■ **Task instructions**: When you return the data, keep each character exactly as it appears.

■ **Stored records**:
____________________
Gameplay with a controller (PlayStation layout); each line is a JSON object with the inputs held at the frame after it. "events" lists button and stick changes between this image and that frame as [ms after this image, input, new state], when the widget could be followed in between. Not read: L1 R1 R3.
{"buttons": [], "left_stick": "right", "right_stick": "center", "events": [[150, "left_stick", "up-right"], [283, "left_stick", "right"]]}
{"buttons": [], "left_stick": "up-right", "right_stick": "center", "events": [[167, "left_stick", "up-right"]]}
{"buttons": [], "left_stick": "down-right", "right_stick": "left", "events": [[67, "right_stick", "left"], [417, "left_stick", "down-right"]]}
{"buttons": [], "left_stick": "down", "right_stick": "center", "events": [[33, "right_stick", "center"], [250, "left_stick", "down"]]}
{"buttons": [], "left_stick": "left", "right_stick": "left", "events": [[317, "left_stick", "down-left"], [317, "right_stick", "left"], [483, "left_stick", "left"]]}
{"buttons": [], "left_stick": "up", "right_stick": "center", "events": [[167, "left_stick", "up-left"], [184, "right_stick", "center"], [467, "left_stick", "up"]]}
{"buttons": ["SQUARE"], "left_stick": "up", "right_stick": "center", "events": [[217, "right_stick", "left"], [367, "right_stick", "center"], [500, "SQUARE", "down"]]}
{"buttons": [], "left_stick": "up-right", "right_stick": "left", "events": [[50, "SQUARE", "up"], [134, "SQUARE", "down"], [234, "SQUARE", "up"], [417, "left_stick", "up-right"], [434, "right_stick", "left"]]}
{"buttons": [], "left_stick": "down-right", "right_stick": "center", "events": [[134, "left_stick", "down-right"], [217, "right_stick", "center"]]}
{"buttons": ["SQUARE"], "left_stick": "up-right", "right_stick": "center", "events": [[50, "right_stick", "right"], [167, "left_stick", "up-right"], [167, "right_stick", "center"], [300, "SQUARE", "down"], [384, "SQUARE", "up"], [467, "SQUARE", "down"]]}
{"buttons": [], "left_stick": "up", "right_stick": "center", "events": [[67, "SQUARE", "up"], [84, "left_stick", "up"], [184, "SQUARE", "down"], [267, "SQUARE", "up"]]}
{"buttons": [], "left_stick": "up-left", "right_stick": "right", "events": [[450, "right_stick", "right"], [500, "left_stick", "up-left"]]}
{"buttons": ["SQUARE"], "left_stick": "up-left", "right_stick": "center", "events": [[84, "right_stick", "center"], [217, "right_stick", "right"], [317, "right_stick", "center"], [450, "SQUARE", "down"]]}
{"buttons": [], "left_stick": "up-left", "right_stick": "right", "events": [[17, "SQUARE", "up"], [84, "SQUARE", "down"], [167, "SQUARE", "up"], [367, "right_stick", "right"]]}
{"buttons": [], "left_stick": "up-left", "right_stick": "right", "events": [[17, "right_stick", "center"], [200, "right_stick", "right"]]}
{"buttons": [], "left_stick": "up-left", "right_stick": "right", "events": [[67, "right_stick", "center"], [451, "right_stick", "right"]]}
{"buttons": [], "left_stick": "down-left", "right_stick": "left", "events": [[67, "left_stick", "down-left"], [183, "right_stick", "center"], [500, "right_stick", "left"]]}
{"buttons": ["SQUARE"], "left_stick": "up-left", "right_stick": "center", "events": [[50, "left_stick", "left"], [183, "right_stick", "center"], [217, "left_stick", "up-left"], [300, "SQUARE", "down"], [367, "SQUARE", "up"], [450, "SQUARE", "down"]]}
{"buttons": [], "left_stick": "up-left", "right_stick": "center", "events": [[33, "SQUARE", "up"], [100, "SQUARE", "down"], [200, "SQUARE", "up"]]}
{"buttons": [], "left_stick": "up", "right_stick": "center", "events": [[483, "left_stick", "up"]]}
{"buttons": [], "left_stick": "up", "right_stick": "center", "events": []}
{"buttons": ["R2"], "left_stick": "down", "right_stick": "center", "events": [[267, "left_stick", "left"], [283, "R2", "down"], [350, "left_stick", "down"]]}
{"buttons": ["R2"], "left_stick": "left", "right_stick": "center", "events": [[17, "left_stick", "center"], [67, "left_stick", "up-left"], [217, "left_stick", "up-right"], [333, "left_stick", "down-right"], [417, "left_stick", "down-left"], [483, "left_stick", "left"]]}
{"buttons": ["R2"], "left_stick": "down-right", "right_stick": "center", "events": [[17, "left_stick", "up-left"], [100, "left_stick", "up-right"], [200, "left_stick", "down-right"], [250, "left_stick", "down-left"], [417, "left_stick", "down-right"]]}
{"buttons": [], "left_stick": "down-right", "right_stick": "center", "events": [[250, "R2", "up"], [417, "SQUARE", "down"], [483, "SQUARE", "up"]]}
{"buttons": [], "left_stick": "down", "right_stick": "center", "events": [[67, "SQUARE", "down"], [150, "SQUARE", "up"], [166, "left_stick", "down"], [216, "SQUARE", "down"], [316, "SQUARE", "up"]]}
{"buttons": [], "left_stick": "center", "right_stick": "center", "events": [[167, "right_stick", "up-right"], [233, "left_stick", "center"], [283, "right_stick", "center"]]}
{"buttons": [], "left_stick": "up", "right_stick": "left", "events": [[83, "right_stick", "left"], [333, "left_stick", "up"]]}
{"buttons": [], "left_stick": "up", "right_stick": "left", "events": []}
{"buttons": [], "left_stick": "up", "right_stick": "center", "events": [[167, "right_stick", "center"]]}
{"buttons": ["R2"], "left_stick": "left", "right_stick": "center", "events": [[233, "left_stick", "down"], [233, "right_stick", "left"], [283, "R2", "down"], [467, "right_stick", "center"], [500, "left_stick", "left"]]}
____________________
■ **Worked solution**:
Gameplay with a controller (PlayStation layout); each line is a JSON object with the inputs held at the frame after it. "events" lists button and stick changes between this image and that frame as [ms after this image, input, new state], when the widget could be followed in between. Not read: L1 R1 R3.
{"buttons": [], "left_stick": "right", "right_stick": "center", "events": [[150, "left_stick", "up-right"], [283, "left_stick", "right"]]}
{"buttons": [], "left_stick": "up-right", "right_stick": "center", "events": [[167, "left_stick", "up-right"]]}
{"buttons": [], "left_stick": "down-right", "right_stick": "left", "events": [[67, "right_stick", "left"], [417, "left_stick", "down-right"]]}
{"buttons": [], "left_stick": "down", "right_stick": "center", "events": [[33, "right_stick", "center"], [250, "left_stick", "down"]]}
{"buttons": [], "left_stick": "left", "right_stick": "left", "events": [[317, "left_stick", "down-left"], [317, "right_stick", "left"], [483, "left_stick", "left"]]}
{"buttons": [], "left_stick": "up", "right_stick": "center", "events": [[167, "left_stick", "up-left"], [184, "right_stick", "center"], [467, "left_stick", "up"]]}
{"buttons": ["SQUARE"], "left_stick": "up", "right_stick": "center", "events": [[217, "right_stick", "left"], [367, "right_stick", "center"], [500, "SQUARE", "down"]]}
{"buttons": [], "left_stick": "up-right", "right_stick": "left", "events": [[50, "SQUARE", "up"], [134, "SQUARE", "down"], [234, "SQUARE", "up"], [417, "left_stick", "up-right"], [434, "right_stick", "left"]]}
{"buttons": [], "left_stick": "down-right", "right_stick": "center", "events": [[134, "left_stick", "down-right"], [217, "right_stick", "center"]]}
{"buttons": ["SQUARE"], "left_stick": "up-right", "right_stick": "center", "events": [[50, "right_stick", "right"], [167, "left_stick", "up-right"], [167, "right_stick", "center"], [300, "SQUARE", "down"], [384, "SQUARE", "up"], [467, "SQUARE", "down"]]}
{"buttons": [], "left_stick": "up", "right_stick": "center", "events": [[67, "SQUARE", "up"], [84, "left_stick", "up"], [184, "SQUARE", "down"], [267, "SQUARE", "up"]]}
{"buttons": [], "left_stick": "up-left", "right_stick": "right", "events": [[450, "right_stick", "right"], [500, "left_stick", "up-left"]]}
{"buttons": ["SQUARE"], "left_stick": "up-left", "right_stick": "center", "events": [[84, "right_stick", "center"], [217, "right_stick", "right"], [317, "right_stick", "center"], [450, "SQUARE", "down"]]}
{"buttons": [], "left_stick": "up-left", "right_stick": "right", "events": [[17, "SQUARE", "up"], [84, "SQUARE", "down"], [167, "SQUARE", "up"], [367, "right_stick", "right"]]}
{"buttons": [], "left_stick": "up-left", "right_stick": "right", "events": [[17, "right_stick", "center"], [200, "right_stick", "right"]]}
{"buttons": [], "left_stick": "up-left", "right_stick": "right", "events": [[67, "right_stick", "center"], [451, "right_stick", "right"]]}
{"buttons": [], "left_stick": "down-left", "right_stick": "left", "events": [[67, "left_stick", "down-left"], [183, "right_stick", "center"], [500, "right_stick", "left"]]}
{"buttons": ["SQUARE"], "left_stick": "up-left", "right_stick": "center", "events": [[50, "left_stick", "left"], [183, "right_stick", "center"], [217, "left_stick", "up-left"], [300, "SQUARE", "down"], [367, "SQUARE", "up"], [450, "SQUARE", "down"]]}
{"buttons": [], "left_stick": "up-left", "right_stick": "center", "events": [[33, "SQUARE", "up"], [100, "SQUARE", "down"], [200, "SQUARE", "up"]]}
{"buttons": [], "left_stick": "up", "right_stick": "center", "events": [[483, "left_stick", "up"]]}
{"buttons": [], "left_stick": "up", "right_stick": "center", "events": []}
{"buttons": ["R2"], "left_stick": "down", "right_stick": "center", "events": [[267, "left_stick", "left"], [283, "R2", "down"], [350, "left_stick", "down"]]}
{"buttons": ["R2"], "left_stick": "left", "right_stick": "center", "events": [[17, "left_stick", "center"], [67, "left_stick", "up-left"], [217, "left_stick", "up-right"], [333, "left_stick", "down-right"], [417, "left_stick", "down-left"], [483, "left_stick", "left"]]}
{"buttons": ["R2"], "left_stick": "down-right", "right_stick": "center", "events": [[17, "left_stick", "up-left"], [100, "left_stick", "up-right"], [200, "left_stick", "down-right"], [250, "left_stick", "down-left"], [417, "left_stick", "down-right"]]}
{"buttons": [], "left_stick": "down-right", "right_stick": "center", "events": [[250, "R2", "up"], [417, "SQUARE", "down"], [483, "SQUARE", "up"]]}
{"buttons": [], "left_stick": "down", "right_stick": "center", "events": [[67, "SQUARE", "down"], [150, "SQUARE", "up"], [166, "left_stick", "down"], [216, "SQUARE", "down"], [316, "SQUARE", "up"]]}
{"buttons": [], "left_stick": "center", "right_stick": "center", "events": [[167, "right_stick", "up-right"], [233, "left_stick", "center"], [283, "right_stick", "center"]]}
{"buttons": [], "left_stick": "up", "right_stick": "left", "events": [[83, "right_stick", "left"], [333, "left_stick", "up"]]}
{"buttons": [], "left_stick": "up", "right_stick": "left", "events": []}
{"buttons": [], "left_stick": "up", "right_stick": "center", "events": [[167, "right_stick", "center"]]}
{"buttons": ["R2"], "left_stick": "left", "right_stick": "center", "events": [[233, "left_stick", "down"], [233, "right_stick", "left"], [283, "R2", "down"], [467, "right_stick", "center"], [500, "left_stick", "left"]]}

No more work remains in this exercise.